Records shown =>

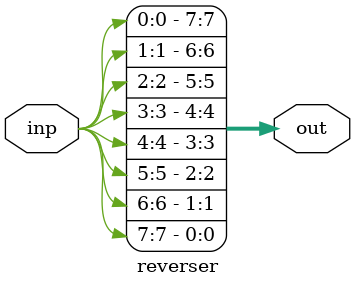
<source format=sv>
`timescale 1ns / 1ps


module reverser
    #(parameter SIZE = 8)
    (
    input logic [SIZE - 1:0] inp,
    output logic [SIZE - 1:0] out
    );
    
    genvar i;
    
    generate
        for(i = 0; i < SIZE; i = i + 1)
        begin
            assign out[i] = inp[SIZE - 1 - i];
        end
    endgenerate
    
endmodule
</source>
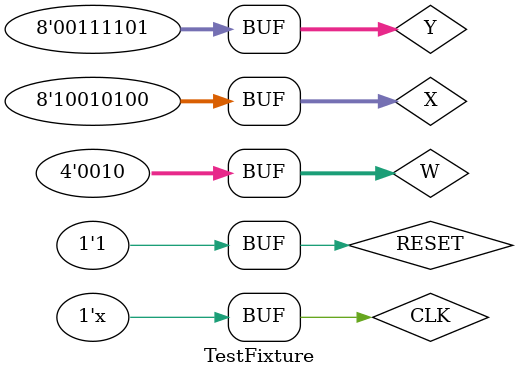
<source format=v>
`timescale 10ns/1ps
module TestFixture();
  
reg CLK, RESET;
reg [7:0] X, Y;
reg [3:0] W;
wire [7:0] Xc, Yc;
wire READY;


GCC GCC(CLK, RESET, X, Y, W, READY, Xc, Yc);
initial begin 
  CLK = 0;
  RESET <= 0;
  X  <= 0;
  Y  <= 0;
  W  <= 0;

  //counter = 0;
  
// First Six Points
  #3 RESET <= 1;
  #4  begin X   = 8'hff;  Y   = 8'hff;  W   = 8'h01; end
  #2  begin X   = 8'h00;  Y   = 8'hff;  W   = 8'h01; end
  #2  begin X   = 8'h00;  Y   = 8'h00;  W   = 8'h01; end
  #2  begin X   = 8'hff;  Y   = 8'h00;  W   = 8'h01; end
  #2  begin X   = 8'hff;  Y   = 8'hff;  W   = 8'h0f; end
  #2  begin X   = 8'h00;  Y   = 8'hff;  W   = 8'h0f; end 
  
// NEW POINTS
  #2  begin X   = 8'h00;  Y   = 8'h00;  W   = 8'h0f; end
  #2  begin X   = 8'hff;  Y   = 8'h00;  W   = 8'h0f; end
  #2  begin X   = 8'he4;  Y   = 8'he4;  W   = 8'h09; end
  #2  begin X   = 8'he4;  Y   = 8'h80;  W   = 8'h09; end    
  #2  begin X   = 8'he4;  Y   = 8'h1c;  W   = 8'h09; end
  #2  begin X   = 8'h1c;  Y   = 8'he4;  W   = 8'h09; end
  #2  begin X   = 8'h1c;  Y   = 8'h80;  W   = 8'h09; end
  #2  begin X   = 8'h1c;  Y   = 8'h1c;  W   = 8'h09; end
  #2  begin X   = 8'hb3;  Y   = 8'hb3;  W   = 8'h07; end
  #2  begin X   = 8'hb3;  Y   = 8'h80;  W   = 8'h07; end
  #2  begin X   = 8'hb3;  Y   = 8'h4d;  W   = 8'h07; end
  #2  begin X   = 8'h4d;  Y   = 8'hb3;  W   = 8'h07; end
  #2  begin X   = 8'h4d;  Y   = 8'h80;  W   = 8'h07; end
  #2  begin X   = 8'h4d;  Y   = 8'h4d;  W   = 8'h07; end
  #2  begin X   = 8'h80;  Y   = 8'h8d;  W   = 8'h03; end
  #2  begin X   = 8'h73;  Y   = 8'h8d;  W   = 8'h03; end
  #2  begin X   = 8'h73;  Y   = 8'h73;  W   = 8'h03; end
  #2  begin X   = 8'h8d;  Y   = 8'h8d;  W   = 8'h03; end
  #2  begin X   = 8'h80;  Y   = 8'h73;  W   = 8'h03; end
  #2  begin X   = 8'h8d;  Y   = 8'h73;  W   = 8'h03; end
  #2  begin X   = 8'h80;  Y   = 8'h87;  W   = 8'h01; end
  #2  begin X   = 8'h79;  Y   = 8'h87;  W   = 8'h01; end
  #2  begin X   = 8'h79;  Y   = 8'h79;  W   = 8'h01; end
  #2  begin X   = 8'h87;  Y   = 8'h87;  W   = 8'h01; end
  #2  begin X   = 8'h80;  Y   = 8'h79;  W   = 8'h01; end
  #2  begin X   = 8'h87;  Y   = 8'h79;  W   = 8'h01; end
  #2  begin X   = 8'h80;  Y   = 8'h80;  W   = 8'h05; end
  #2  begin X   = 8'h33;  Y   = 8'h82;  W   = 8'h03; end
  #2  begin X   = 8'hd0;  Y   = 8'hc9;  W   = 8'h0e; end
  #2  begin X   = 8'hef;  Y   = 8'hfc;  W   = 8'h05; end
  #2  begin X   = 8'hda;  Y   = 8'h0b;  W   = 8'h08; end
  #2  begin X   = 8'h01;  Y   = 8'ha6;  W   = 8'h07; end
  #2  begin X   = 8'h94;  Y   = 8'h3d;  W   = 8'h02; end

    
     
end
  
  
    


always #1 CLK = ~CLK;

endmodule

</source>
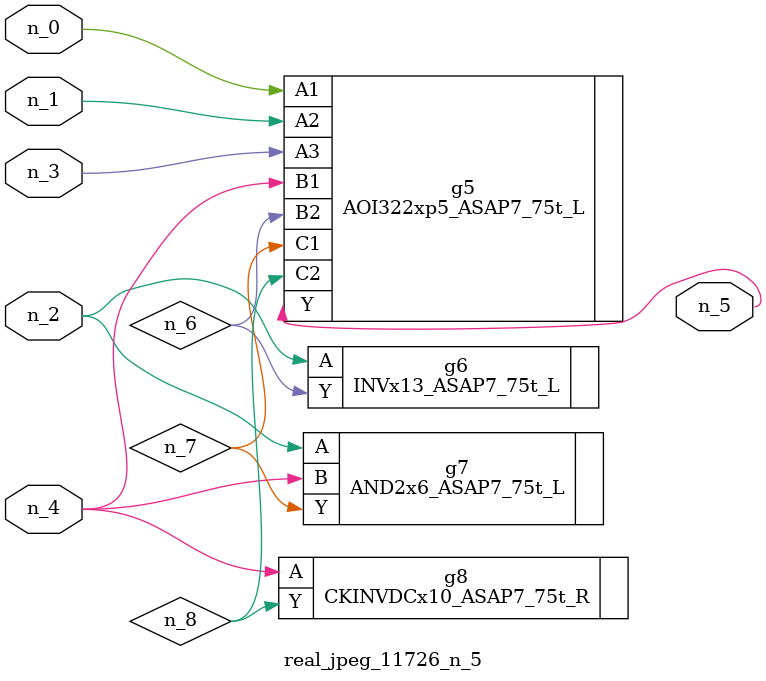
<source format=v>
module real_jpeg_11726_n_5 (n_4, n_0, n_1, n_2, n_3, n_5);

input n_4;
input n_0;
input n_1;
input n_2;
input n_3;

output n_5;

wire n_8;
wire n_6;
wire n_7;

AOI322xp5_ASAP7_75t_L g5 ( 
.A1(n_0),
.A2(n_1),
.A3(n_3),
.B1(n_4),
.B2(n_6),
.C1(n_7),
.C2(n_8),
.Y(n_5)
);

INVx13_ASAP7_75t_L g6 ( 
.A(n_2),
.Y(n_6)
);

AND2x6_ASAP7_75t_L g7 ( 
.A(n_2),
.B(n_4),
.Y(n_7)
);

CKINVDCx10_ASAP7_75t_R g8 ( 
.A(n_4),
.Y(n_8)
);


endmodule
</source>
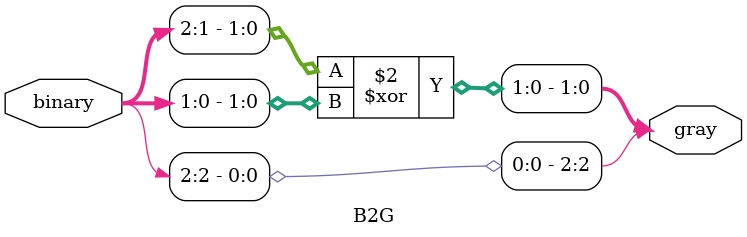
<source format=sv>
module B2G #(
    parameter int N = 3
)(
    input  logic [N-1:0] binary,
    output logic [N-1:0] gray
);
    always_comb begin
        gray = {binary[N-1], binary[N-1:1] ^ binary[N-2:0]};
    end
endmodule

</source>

What to work on =>
Before copying, set the pictures aside; then reproduce each entry above exactly.

Solution to this problem =>
<source format=sv>
`timescale 1ns / 1ps


module reverser
    #(parameter SIZE = 8)
    (
    input logic [SIZE - 1:0] inp,
    output logic [SIZE - 1:0] out
    );
    
    genvar i;
    
    generate
        for(i = 0; i < SIZE; i = i + 1)
        begin
            assign out[i] = inp[SIZE - 1 - i];
        end
    endgenerate
    
endmodule
</source>
<source format=v>
`timescale 10ns/1ps
module TestFixture();
  
reg CLK, RESET;
reg [7:0] X, Y;
reg [3:0] W;
wire [7:0] Xc, Yc;
wire READY;


GCC GCC(CLK, RESET, X, Y, W, READY, Xc, Yc);
initial begin 
  CLK = 0;
  RESET <= 0;
  X  <= 0;
  Y  <= 0;
  W  <= 0;

  //counter = 0;
  
// First Six Points
  #3 RESET <= 1;
  #4  begin X   = 8'hff;  Y   = 8'hff;  W   = 8'h01; end
  #2  begin X   = 8'h00;  Y   = 8'hff;  W   = 8'h01; end
  #2  begin X   = 8'h00;  Y   = 8'h00;  W   = 8'h01; end
  #2  begin X   = 8'hff;  Y   = 8'h00;  W   = 8'h01; end
  #2  begin X   = 8'hff;  Y   = 8'hff;  W   = 8'h0f; end
  #2  begin X   = 8'h00;  Y   = 8'hff;  W   = 8'h0f; end 
  
// NEW POINTS
  #2  begin X   = 8'h00;  Y   = 8'h00;  W   = 8'h0f; end
  #2  begin X   = 8'hff;  Y   = 8'h00;  W   = 8'h0f; end
  #2  begin X   = 8'he4;  Y   = 8'he4;  W   = 8'h09; end
  #2  begin X   = 8'he4;  Y   = 8'h80;  W   = 8'h09; end    
  #2  begin X   = 8'he4;  Y   = 8'h1c;  W   = 8'h09; end
  #2  begin X   = 8'h1c;  Y   = 8'he4;  W   = 8'h09; end
  #2  begin X   = 8'h1c;  Y   = 8'h80;  W   = 8'h09; end
  #2  begin X   = 8'h1c;  Y   = 8'h1c;  W   = 8'h09; end
  #2  begin X   = 8'hb3;  Y   = 8'hb3;  W   = 8'h07; end
  #2  begin X   = 8'hb3;  Y   = 8'h80;  W   = 8'h07; end
  #2  begin X   = 8'hb3;  Y   = 8'h4d;  W   = 8'h07; end
  #2  begin X   = 8'h4d;  Y   = 8'hb3;  W   = 8'h07; end
  #2  begin X   = 8'h4d;  Y   = 8'h80;  W   = 8'h07; end
  #2  begin X   = 8'h4d;  Y   = 8'h4d;  W   = 8'h07; end
  #2  begin X   = 8'h80;  Y   = 8'h8d;  W   = 8'h03; end
  #2  begin X   = 8'h73;  Y   = 8'h8d;  W   = 8'h03; end
  #2  begin X   = 8'h73;  Y   = 8'h73;  W   = 8'h03; end
  #2  begin X   = 8'h8d;  Y   = 8'h8d;  W   = 8'h03; end
  #2  begin X   = 8'h80;  Y   = 8'h73;  W   = 8'h03; end
  #2  begin X   = 8'h8d;  Y   = 8'h73;  W   = 8'h03; end
  #2  begin X   = 8'h80;  Y   = 8'h87;  W   = 8'h01; end
  #2  begin X   = 8'h79;  Y   = 8'h87;  W   = 8'h01; end
  #2  begin X   = 8'h79;  Y   = 8'h79;  W   = 8'h01; end
  #2  begin X   = 8'h87;  Y   = 8'h87;  W   = 8'h01; end
  #2  begin X   = 8'h80;  Y   = 8'h79;  W   = 8'h01; end
  #2  begin X   = 8'h87;  Y   = 8'h79;  W   = 8'h01; end
  #2  begin X   = 8'h80;  Y   = 8'h80;  W   = 8'h05; end
  #2  begin X   = 8'h33;  Y   = 8'h82;  W   = 8'h03; end
  #2  begin X   = 8'hd0;  Y   = 8'hc9;  W   = 8'h0e; end
  #2  begin X   = 8'hef;  Y   = 8'hfc;  W   = 8'h05; end
  #2  begin X   = 8'hda;  Y   = 8'h0b;  W   = 8'h08; end
  #2  begin X   = 8'h01;  Y   = 8'ha6;  W   = 8'h07; end
  #2  begin X   = 8'h94;  Y   = 8'h3d;  W   = 8'h02; end

    
     
end
  
  
    


always #1 CLK = ~CLK;

endmodule

</source>
<source format=v>
module real_jpeg_11726_n_5 (n_4, n_0, n_1, n_2, n_3, n_5);

input n_4;
input n_0;
input n_1;
input n_2;
input n_3;

output n_5;

wire n_8;
wire n_6;
wire n_7;

AOI322xp5_ASAP7_75t_L g5 ( 
.A1(n_0),
.A2(n_1),
.A3(n_3),
.B1(n_4),
.B2(n_6),
.C1(n_7),
.C2(n_8),
.Y(n_5)
);

INVx13_ASAP7_75t_L g6 ( 
.A(n_2),
.Y(n_6)
);

AND2x6_ASAP7_75t_L g7 ( 
.A(n_2),
.B(n_4),
.Y(n_7)
);

CKINVDCx10_ASAP7_75t_R g8 ( 
.A(n_4),
.Y(n_8)
);


endmodule
</source>
<source format=sv>
module B2G #(
    parameter int N = 3
)(
    input  logic [N-1:0] binary,
    output logic [N-1:0] gray
);
    always_comb begin
        gray = {binary[N-1], binary[N-1:1] ^ binary[N-2:0]};
    end
endmodule

</source>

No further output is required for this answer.